1.      He knew he wanted to found an excavation business when he was in the fifth grade.

2.      He not only succeeded, but his business has grown through some of the worst economic times of this generation.

Jon Ballmann is founder and owner of Ballmann Earthworks.

It was the mid-1990s. During career days at St. Vincent’s school in Dutzow, Mo., Jon handed in a remarkably specific “what I want to be when I grow up” paper to his fifth grade teacher.

“I wanted to be a grading and excavation contractor, a licensed surveyor, a civil engineer and make $40,000 per year when I graduated college,” Ballmann says.  

His parents weren’t in construction, but the family owned some rental property and had some older equipment for maintenance. An uncle worked for a basement-digging contractor.

“I was around equipment and figured if I could make this idea a reality, it is what I wanted to do. The equipment suckered me in.”

Ballmann was hired on as a general laborer with a carpenter in the summer of his high-school graduation. The contractor had a skid steer, and Ballmann showed some talent for handling the machine. He also got a taste for the sense of accomplishment working in construction, seeing substantial change in a day’s work.

In the fall he left for the University of Missouri’s engineering school half-way across the state, and in February of the following year (2001) he bought a used skid steer and started picking up odd jobs on the weekends for friends and family.

At school he was learning about civil engineering and on the weekends he studied the kind of attention to detail that wins customer loyalty (don’t miss the dog story that is still gaining him referrals).

Internships with Missouri Department of Transportation during college put him on a job building a new interstate extension.

After graduation, he bought a couple more skid steers. By the time he was 24 years old, he was half a million dollars in debt and had a new track loader, dump truck and trailer. That purchase kept Ballmann Earthworks growing through the Great Recession. In 2012 he added a Cat 320 excavator, a D6N dozer and GPS grade control. (keep listening to this video to hear how the technology attracted customers)

In 22 years, the company has grown very deliberately into the $5 million-$8 million revenue range. And for a guy who traces his career choice back to machinery and marks milestones in terms of equipment purchases, now he spends a lot of time talking about how he keeps his people happy and productive.

His control of growth is largely about maintaining the quality of work for his commercial-construction customer base. And he believes that hinges on the quality of his employees.

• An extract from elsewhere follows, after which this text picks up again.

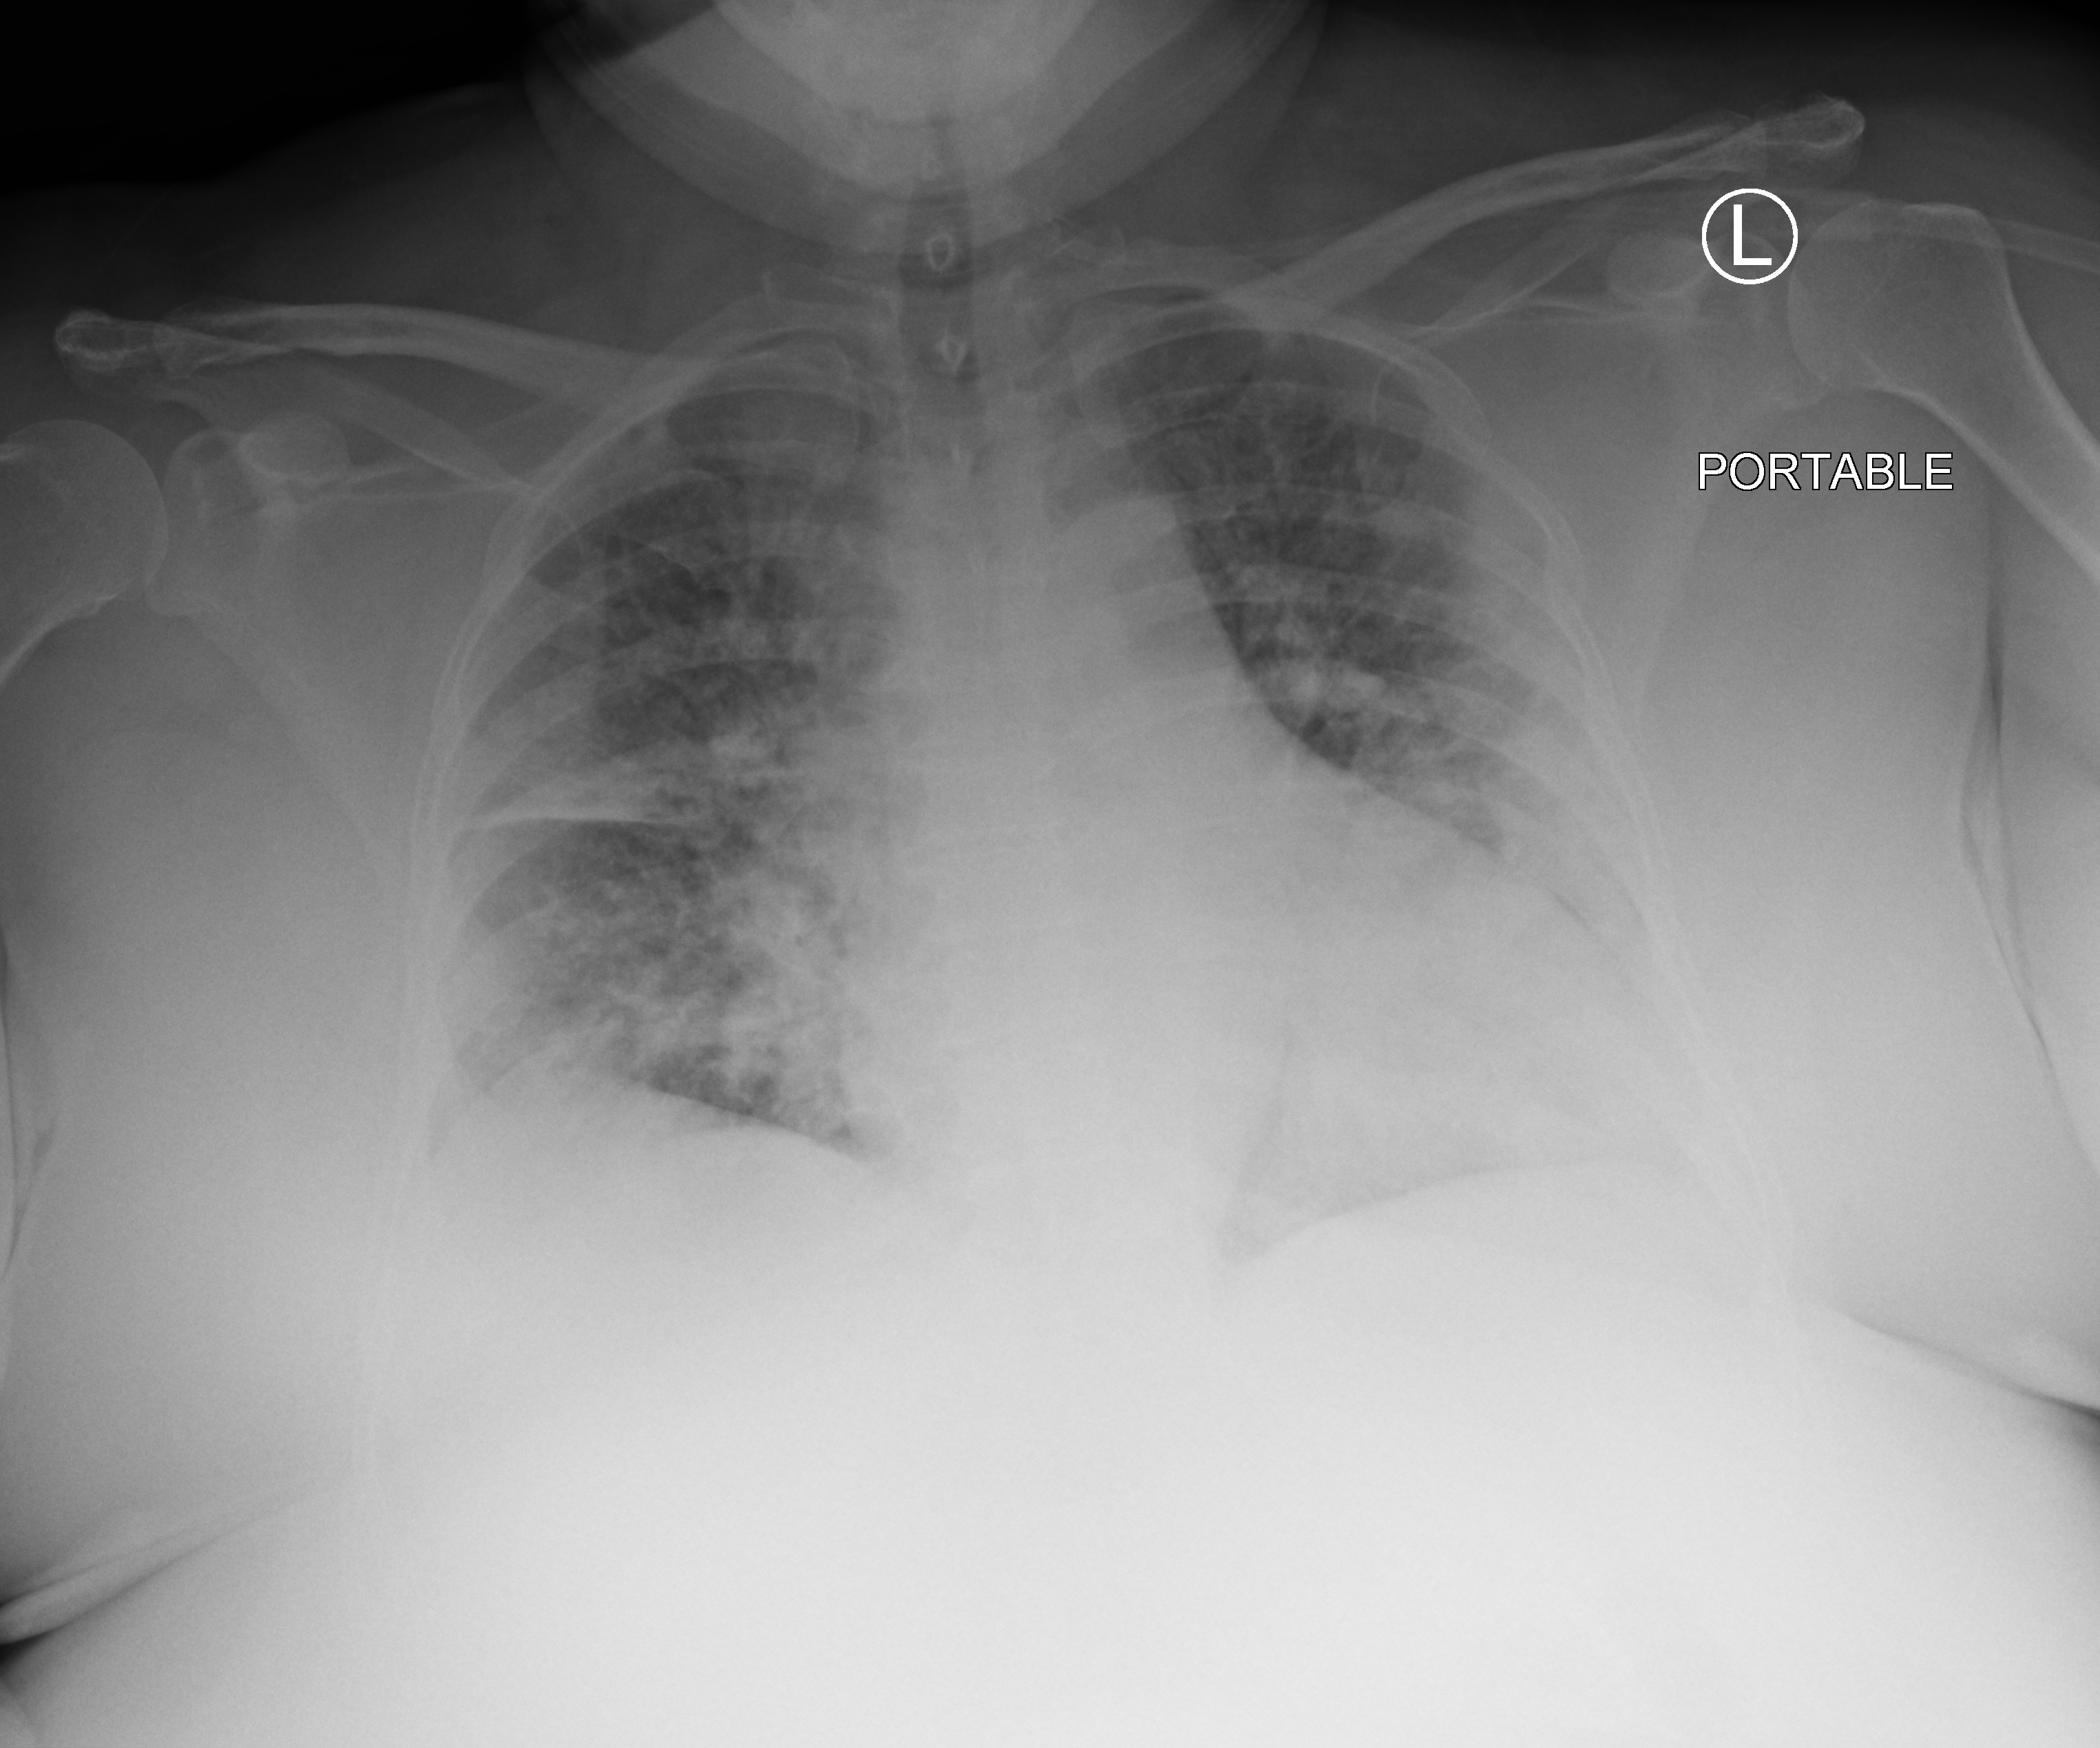
Chest X-ray (portable), anteroposterior (AP) projection. Female patient hospitalised with COVID-19, age 60–74 years.
Hospital-stay facts (about this admission, not read from this image; timing relative to this image not recorded):
- admitted to intensive care during this hospital stay: no
- length of hospital stay: 6 days
- COPD (admission record): no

His caution around growth is motivated by keeping customer loyalty.

“If you grow too fast, you can load up on employees, but they’re not quality employees. We could lose a customer as fast as we gain one. If we lose a $1-million customer, that could be a crucial piece of our business gone in a split second.”

How does more than 20 years in the business stack up to his fifth grade dreams?

He laughs that ambitions could maybe have been bigger, but his dad sometimes runs for parts. Ballmann Earthworks has done business on the family farm of Mrs. Roehrig, his fifth grade teacher. A member of her family is an Earthworks employee.

“One goal was to have one of every kind of machine. We got there, and now we have more than one of the bread-and-butter machines,” Ballmann says. “Now that we have seven dozers, I don’t really have a desire for 14, so the push isn’t as strong.

“If we grow 5%-10% over the next five years, I’m completely happy. And if we have good guys, we’ll try to push forward just as we are.”

He admits that significant change in his ambition could be determined in the future by his young kids at home. If they stay interested, he’ll keep pushing.